The Maltese Falcon
By Dashiell Hammett
224 pages
Published 1929 by Alfred A. Knopf, Inc.
I read this as a book club selection about a dozen years ago and returned to it this weekend because it is so damned good in the most important ways a book can be good.
The plot – The story line is engaging, suspenseful, emotionally compelling, and fast-paced.
The characterization – The characters are fully imagined, sharply defined, but also full of contrasting nuances.
The theme – The idea that insinuates itself throughout The Maltese Falcon is profound: It’s about deception and self-deception. Every important character and every relationship has elements of falseness. This theme is nicely represented by the various motifs of the story: cosmetics, costume changes, and the Maltese Falcon itself, which is a fake.

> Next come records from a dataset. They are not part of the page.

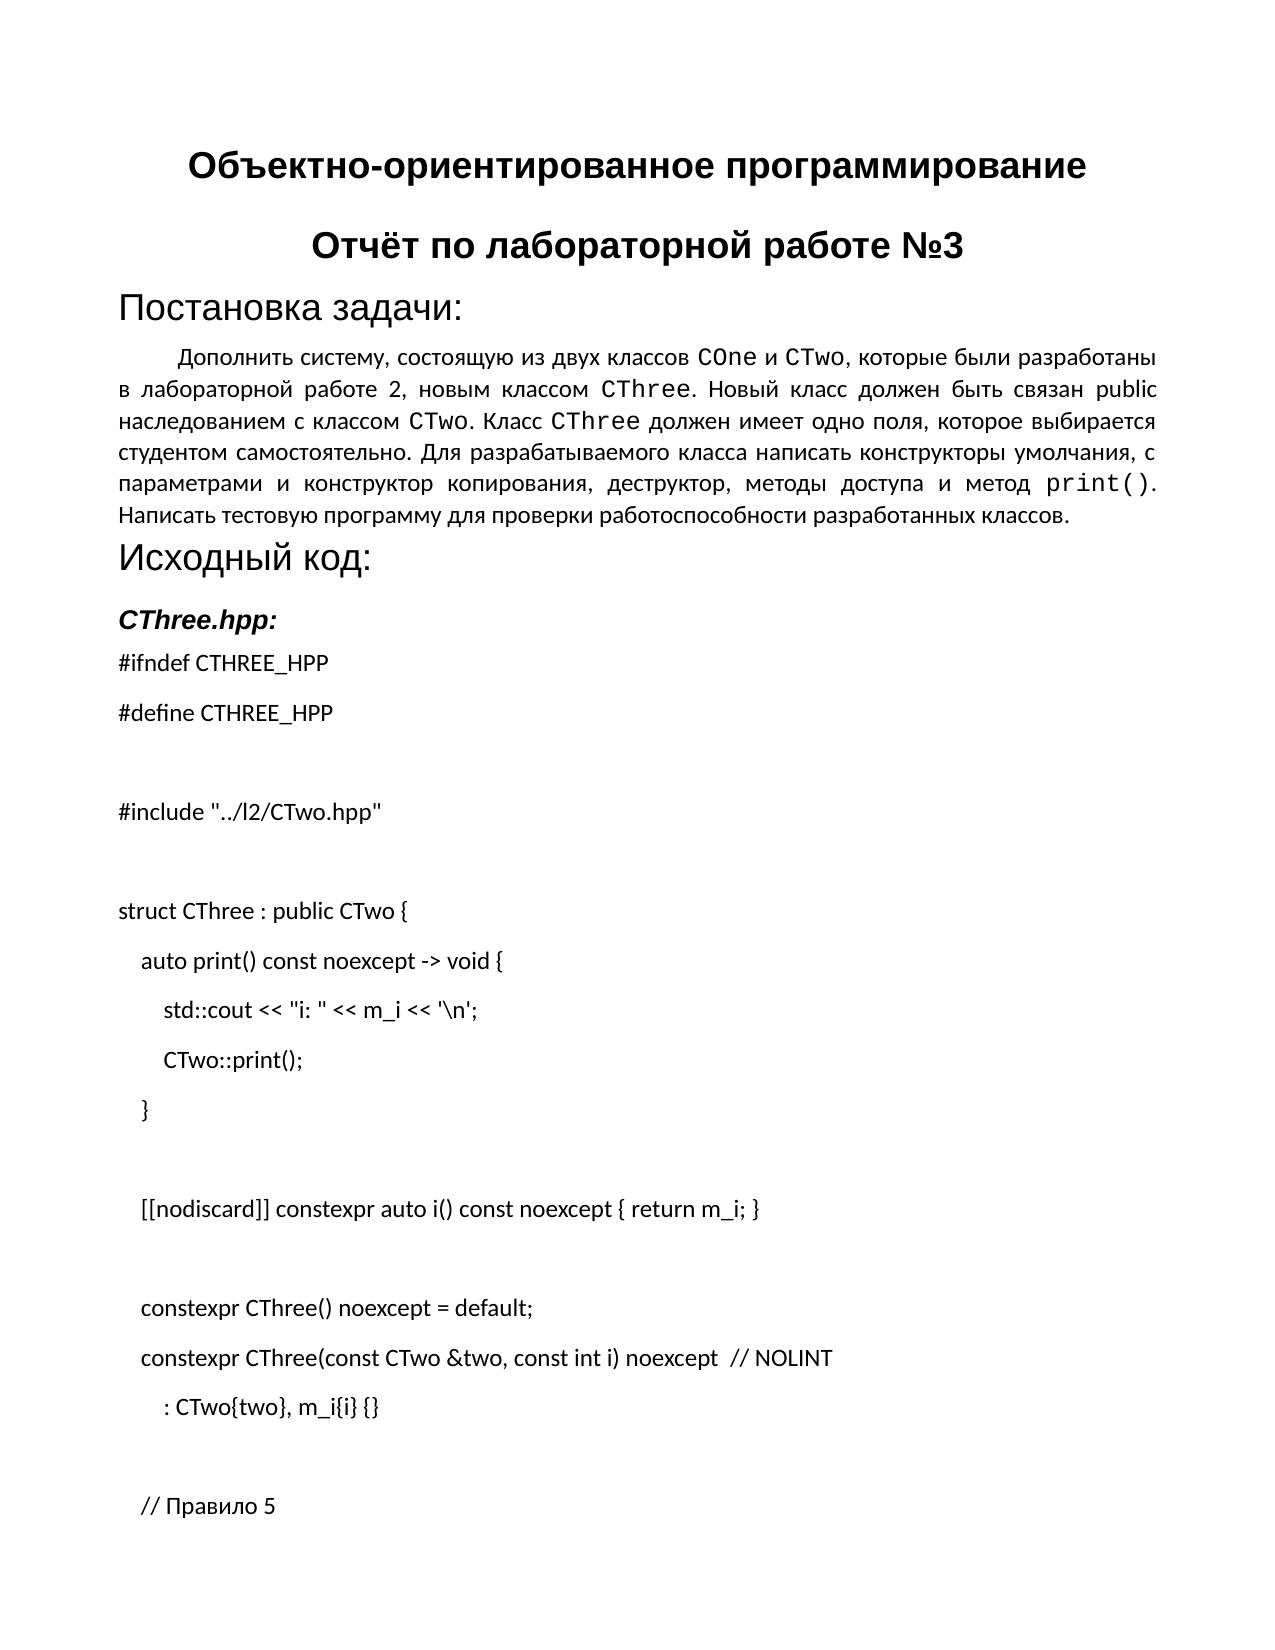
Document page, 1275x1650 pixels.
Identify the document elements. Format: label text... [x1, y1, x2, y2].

text constexpr CThree() noexcept = default; [118, 1292, 1157, 1323]
text constexpr CThree(const CTwo &two, const int i) noexcept // NOLINT [118, 1342, 1157, 1372]
subtitle Объектно-ориентированное программирование [118, 143, 1157, 186]
text : CTwo{two}, m_i{i} {} [118, 1391, 1157, 1422]
text // Правило 5 [118, 1490, 1157, 1521]
text [[nodiscard]] constexpr auto i() const noexcept { return m_i; } [118, 1193, 1157, 1223]
subtitle Отчёт по лабораторной работе №3 [118, 224, 1157, 267]
subtitle CThree.hpp: [118, 604, 1157, 635]
subtitle Постановка задачи: [118, 286, 1157, 329]
subtitle Исходный код: [118, 536, 1157, 579]
text Дополнить систему, состоящую из двух классов COne и CTwo, которые были разработаны в лабораторной работе 2, новым классом CThree. Новый класс должен быть связан public наследованием с классом CTwo. Класс CThree должен имеет одно поля, которое выбирается студентом самостоятельно. Для разрабатываемого класса написать конструкторы умолчания, с параметрами и конструктор копирования, деструктор, методы доступа и метод print(). Написать тестовую программу для проверки работоспособности разработанных классов. [118, 341, 1157, 529]
text std::cout << "i: " << m_i << '\n'; [118, 994, 1157, 1025]
text #ifndef CTHREE_HPP [118, 647, 1157, 678]
text #include "../l2/CTwo.hpp" [118, 796, 1157, 827]
text auto print() const noexcept -> void { [118, 945, 1157, 976]
text struct CThree : public CTwo { [118, 895, 1157, 926]
text CTwo::print(); [118, 1044, 1157, 1075]
text #define CTHREE_HPP [118, 697, 1157, 728]
text } [118, 1094, 1157, 1124]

The prose – The writing is superb. Taut, clean, and yet beautifully descriptive. Three quick examples:
* “Her eyes were cobalt-blue prayers.”
* “Beginning day had reduced night to a thin smokiness when Spade sat up.”

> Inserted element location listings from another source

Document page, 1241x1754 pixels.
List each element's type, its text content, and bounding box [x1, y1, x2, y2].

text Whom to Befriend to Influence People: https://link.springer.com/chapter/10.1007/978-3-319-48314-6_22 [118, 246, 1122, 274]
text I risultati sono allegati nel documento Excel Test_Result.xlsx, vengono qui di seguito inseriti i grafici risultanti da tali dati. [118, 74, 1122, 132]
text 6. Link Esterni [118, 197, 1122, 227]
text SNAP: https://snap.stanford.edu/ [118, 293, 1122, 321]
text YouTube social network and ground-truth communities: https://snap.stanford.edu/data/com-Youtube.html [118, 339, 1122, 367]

* “His eyes burned yellowy.”
Interesting Fact: Dashiell Hammett is largely credited with the image of the hard-boiled, noir detective we’re familiar with, as well as bringing literary – and professional – credentials to the detective genre. Under his first name, Samuel – a name that he would ultimately use for his most famous character – he worked with the Pinkerton Detective Agency from 1915 to 1922. The Maltese Falcon is the only full-length Sam Spade novel, but Spade also appears in four lesser-known short stories.
From The Times Literary Supplement (London): “The Maltese Falcon is not only probably the best detective story we have ever read, it is an exceedingly well written novel.”
From The New York Times: “Hammett’s prose [is] clean and entirely unique. His characters [are] as sharply and economically defined as any in American fiction.”